Hawaii Wildlife Center celebrates grand opening

(Hawaii 24/7 photo by Karin Stanton)

Karin Stanton | Hawaii 24/7 Editor

The Hawaii Wildlife Center is officially open for business, although the bird rescue facility in Kapaau still needs equipment and supplies before it will be fully operational.

Saturday’s grand opening came after years of planning, fundraising and one simple exchange of emails.

CEO and founder Linda Elliott said she feels a sense of accomplishment, but knows the work really has just begun.

“There is an incredible satisfaction. My happy meter is beyond full today,” she said. “Now that we’re built, we need to get operational. I’d like to see use take in the first birds by the end of the year.”

The $3 million HWC is the only facility in Hawaii equipped for the emergency response and care of native birds and native Hawaiian bat. It consists of three units: wildlife care and emergency response; education pavilion; and interpretive courtyard.

Elliott and five staff members will provide medical/husbandry care for sick and injured wildlife for up to 200 birds at a time, and will be the only emergency first-response resource during natural and manmade disasters that may occur throughout the Hawaiian archipelago and around the Pacific.

In the event of massive disasters, HWC will be available to take in wildlife from around the globe.

The annual operating budget is projected at $360,000, with much of the funding coming from grants, donations, program fees and the HWC gift shop.

Elliott has a list of supplies still needed to get the center up and running – everything from $3 feeding bowls to $12,000 aviaries. Donations may be made through the center’s website.

The center has been a dream from Elliott for more than a decade, but construction did not begin until 2009 on more than 2 acres of land donated by Surety Kohala Corporation.

Linda Elliott greets guests at Saturday's grand opening. (Hawaii 24/7 photo by Karin Stanton)

Funding came from grants and donations – financial, materials and even architectural.

That’s where the emails come in. Board member Paul Ryan said Elliott received an email about five years ago from Will Rule, who she did not know.

When Rule said he’d like to help out, Elliott asked what he did. Rule, whose parents were avid birders, said he was an architect based in Boston.

Elliott’s reply was short: Design me a building. Rule said OK and flew out to Hawaii within a month.

“Since then, he and his staff have donated 2,500 hours of their professional services and that’s just the beginning,” Ryan said. “He’s been absolutely dedicated to this project.”

Ryan also credits Elliott for her tireless work.

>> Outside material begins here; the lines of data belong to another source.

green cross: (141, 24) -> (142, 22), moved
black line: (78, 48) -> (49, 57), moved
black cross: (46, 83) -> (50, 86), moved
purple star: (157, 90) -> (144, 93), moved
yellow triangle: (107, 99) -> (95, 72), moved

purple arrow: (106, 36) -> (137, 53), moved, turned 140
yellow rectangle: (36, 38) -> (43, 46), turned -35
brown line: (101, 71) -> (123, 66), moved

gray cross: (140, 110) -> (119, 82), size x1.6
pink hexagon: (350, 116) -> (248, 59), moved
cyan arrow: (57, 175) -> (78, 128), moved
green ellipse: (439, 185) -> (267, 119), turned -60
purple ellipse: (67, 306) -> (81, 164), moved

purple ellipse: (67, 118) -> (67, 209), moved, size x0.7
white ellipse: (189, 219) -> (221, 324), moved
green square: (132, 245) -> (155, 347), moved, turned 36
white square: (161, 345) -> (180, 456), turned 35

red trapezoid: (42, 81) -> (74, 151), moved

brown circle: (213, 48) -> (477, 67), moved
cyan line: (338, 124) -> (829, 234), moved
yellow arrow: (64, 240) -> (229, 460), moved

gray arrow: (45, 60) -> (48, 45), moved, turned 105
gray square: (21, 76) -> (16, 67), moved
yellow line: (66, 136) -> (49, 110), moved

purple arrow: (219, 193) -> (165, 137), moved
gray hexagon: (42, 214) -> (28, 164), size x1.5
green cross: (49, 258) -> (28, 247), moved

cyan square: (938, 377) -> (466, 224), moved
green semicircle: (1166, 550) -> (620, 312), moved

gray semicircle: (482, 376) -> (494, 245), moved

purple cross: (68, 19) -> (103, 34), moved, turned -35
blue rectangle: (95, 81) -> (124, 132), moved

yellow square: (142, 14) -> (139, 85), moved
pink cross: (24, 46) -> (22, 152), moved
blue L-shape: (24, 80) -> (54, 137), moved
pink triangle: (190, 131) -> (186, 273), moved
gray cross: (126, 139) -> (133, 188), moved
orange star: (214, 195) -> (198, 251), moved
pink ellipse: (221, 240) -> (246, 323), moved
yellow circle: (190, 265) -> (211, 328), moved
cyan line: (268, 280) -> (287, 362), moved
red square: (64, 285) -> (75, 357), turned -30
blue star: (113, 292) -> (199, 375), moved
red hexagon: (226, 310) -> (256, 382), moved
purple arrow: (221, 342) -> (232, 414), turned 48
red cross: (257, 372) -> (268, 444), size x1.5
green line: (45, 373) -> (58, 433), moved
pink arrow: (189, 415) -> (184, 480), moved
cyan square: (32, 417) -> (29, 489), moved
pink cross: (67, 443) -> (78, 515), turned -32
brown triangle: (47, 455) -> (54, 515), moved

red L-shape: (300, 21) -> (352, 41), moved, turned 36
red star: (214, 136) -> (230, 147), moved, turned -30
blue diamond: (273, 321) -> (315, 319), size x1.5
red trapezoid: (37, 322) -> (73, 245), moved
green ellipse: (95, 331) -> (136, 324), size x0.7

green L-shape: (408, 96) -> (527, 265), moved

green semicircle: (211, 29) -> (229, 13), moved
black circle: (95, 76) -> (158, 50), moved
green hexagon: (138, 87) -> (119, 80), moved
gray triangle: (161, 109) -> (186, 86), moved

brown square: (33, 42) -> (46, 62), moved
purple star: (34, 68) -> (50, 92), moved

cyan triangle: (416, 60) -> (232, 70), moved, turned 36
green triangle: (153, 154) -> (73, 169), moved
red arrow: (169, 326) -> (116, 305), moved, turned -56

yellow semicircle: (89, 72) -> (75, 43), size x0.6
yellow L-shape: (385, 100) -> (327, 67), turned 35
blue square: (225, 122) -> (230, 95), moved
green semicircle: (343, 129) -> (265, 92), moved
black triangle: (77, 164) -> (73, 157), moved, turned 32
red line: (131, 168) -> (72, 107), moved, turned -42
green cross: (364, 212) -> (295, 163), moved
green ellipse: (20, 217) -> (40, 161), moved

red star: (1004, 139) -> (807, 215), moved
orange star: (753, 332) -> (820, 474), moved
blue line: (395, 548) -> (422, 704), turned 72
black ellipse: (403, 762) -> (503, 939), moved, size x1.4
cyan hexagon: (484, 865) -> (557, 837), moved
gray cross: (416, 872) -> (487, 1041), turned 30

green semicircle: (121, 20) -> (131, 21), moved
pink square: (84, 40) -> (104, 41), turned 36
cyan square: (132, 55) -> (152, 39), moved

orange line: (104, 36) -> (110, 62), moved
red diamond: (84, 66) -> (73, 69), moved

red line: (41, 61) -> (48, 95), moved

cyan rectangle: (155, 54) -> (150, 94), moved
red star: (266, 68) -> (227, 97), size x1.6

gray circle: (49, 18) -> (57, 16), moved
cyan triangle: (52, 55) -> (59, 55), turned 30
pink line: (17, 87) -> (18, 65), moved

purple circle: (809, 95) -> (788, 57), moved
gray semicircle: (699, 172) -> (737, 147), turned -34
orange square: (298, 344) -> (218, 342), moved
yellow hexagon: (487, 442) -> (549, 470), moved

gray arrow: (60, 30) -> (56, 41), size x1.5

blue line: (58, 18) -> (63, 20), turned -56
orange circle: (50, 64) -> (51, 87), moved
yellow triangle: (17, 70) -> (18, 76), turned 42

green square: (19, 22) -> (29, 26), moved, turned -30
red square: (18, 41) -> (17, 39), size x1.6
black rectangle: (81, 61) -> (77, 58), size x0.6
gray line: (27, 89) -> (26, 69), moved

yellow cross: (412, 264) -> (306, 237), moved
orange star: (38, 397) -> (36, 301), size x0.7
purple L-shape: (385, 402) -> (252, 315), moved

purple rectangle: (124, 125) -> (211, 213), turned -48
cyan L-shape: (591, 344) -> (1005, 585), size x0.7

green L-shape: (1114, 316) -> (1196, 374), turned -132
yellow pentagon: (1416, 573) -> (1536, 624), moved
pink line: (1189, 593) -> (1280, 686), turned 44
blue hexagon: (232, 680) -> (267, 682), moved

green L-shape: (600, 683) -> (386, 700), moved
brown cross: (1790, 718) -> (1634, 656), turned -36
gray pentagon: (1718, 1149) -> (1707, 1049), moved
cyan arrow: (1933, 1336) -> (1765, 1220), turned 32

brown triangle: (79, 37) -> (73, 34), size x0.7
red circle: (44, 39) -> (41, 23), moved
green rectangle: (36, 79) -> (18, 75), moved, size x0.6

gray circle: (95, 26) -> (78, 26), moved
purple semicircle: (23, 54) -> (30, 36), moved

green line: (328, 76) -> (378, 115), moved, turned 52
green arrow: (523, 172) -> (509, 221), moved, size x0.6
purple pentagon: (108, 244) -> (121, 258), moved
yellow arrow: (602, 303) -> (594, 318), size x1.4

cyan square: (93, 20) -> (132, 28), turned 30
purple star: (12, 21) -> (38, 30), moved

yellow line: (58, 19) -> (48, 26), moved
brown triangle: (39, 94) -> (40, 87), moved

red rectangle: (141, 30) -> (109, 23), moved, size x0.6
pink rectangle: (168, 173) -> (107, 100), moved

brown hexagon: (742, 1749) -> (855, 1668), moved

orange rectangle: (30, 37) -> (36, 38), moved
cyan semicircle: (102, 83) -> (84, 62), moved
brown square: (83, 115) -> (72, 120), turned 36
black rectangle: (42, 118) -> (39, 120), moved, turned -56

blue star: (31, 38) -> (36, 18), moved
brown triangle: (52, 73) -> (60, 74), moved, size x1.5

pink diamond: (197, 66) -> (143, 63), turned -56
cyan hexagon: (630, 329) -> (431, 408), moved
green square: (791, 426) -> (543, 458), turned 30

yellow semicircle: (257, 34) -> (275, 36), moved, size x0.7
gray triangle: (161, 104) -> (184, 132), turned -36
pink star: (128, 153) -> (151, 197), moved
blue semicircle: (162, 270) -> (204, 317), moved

“I don’t think I’ve ever met a more inspirational visionary than Linda,” Ryan said. ” She is able to see the big picture as well as all the little details that are in front of her every day.”

As a board member, Ryan said he sees bigger role for the center than avian aid.

“I don’t actually think about the birds. That’s too modest an ambition,” he said. “Hawaii is known as the extinction capitol of the world, but it gets only 3 percent of the endangered species funding in the U.S. The center has the potential to raise awareness about our failure to save habitat. Hopefully, what you’ll see is a whole new level of conservation and protection.”

The center is adjacent to Kohala Middle School, which has adopted HWC as a pet project. Students have watched the center being built and pitched in where they could.

“That has been huge,” Elliott said. “It’s going to be great to make opportunities in science and conservation available to the students here now and in the future.”

Eighth-grader Gabrielle Bartolone was one of the students serving as hosts and tour guides for the 300 guests at Saturday’s grand opening.

“While they were building it, it was usually loud,” she said. “But today on a scale of 1 to 10 is an 11. It’s so great. See these plants right here, we helped plant them.”

Bartolone admitted she’s not a big bird lover, but is excited just the same.

“I wasn’t really interested in birds, but I’m really into sustainability and conservation and this has solar panels so that’s cool,” she said. “Of course I’m going to volunteer. I live close within walking distance so I’m going to be here pretty much all the time.”